The streaming SMA quietly lies on long crypto backtests — and how Backticks fixes it

The fast running-sum SMA accumulates IEEE-754 error on long crypto backtests — enough to flip crossover signals. Here's how the bug works, and four ways to fix it.

8 min read

The streaming SMA is one of the most-used patterns in algorithmic trading.

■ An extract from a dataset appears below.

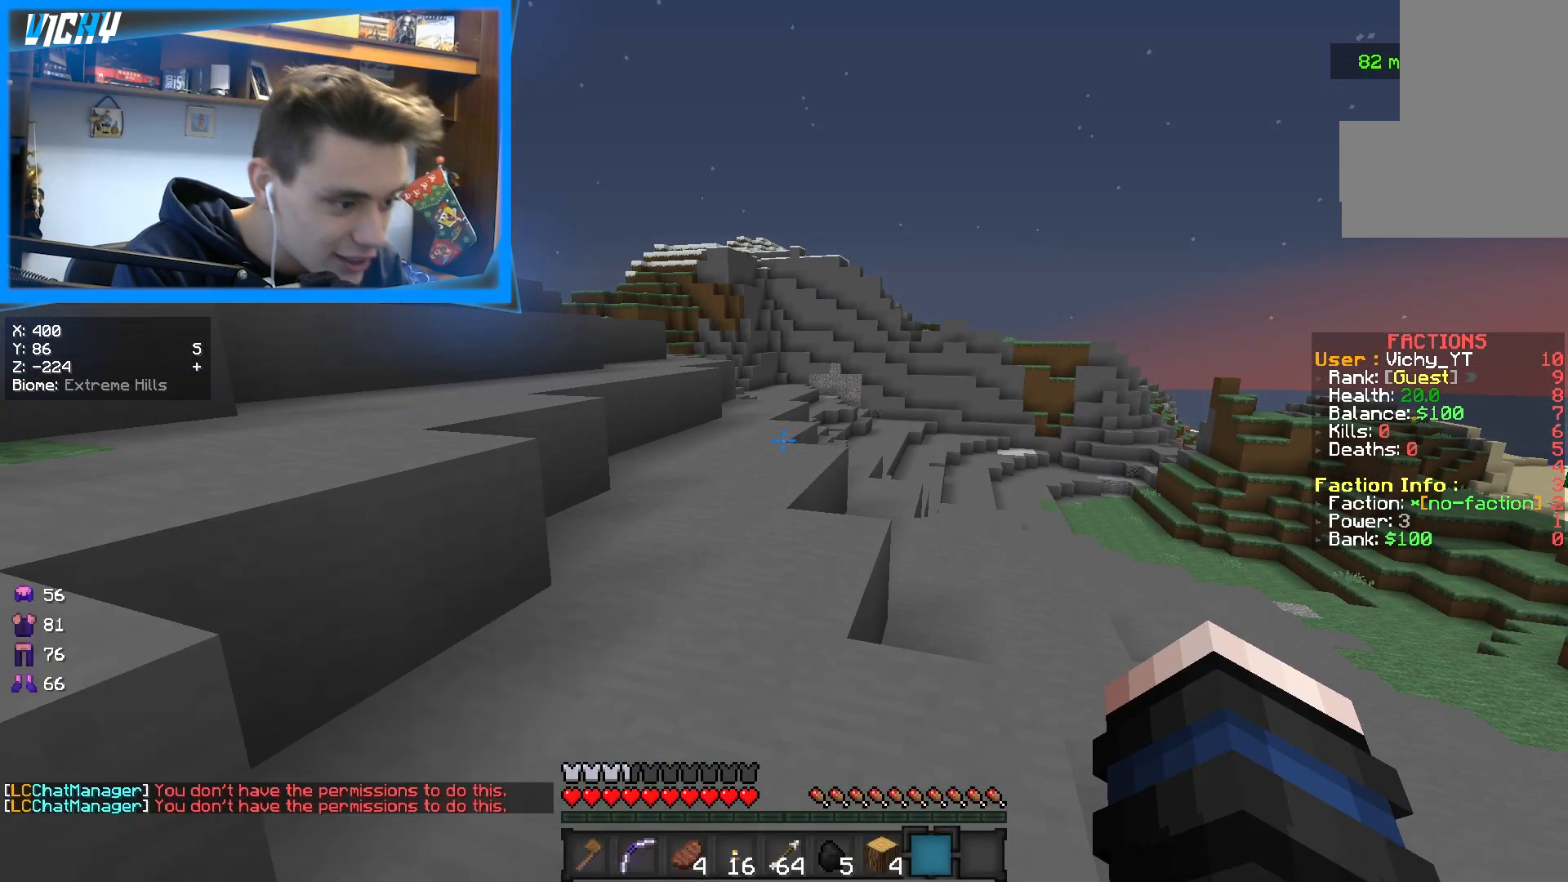
{"keys": [], "mouse": [], "events": []}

Instead of recomputing the average every bar, it keeps a running sum, adds the incoming close, subtracts the leaving one, divides:

class SMA {
  constructor(period) {
    this.period = period;
    this.arr = [];
    this.sum = 0;
    this.filled = false;
  }
  nextValue(value) {
    this.filled = this.filled || this.arr.length === this.period;
    this.arr.push(value);
    if (this.filled) {
      this.sum -= this.arr.shift();
      this.sum += value;
      return this.sum / this.period;
    }
    this.sum += value;
  }
}

Compared to the naive every-bar resum:

function sma(data, period) {
  const result = [];
  for (let i = 0; i <= data.length - period; i++) {
    const chunk = data.slice(i, i + period);
    const sum = chunk.reduce((acc, num) => acc + num, 0);
    result.push(sum / period);
  }
  return result;
}

The streaming version is dramatically faster — orders of magnitude on long series — and it’s the right call for real-time trading and most backtests.

But it has a subtle issue almost nobody catches until it bites them: on long series with large-magnitude values (think BTC m1 over a year), the running sum accumulates floating-point error, and after enough bars the streaming SMA disagrees with the naive resum SMA by enough to flip crossover signals.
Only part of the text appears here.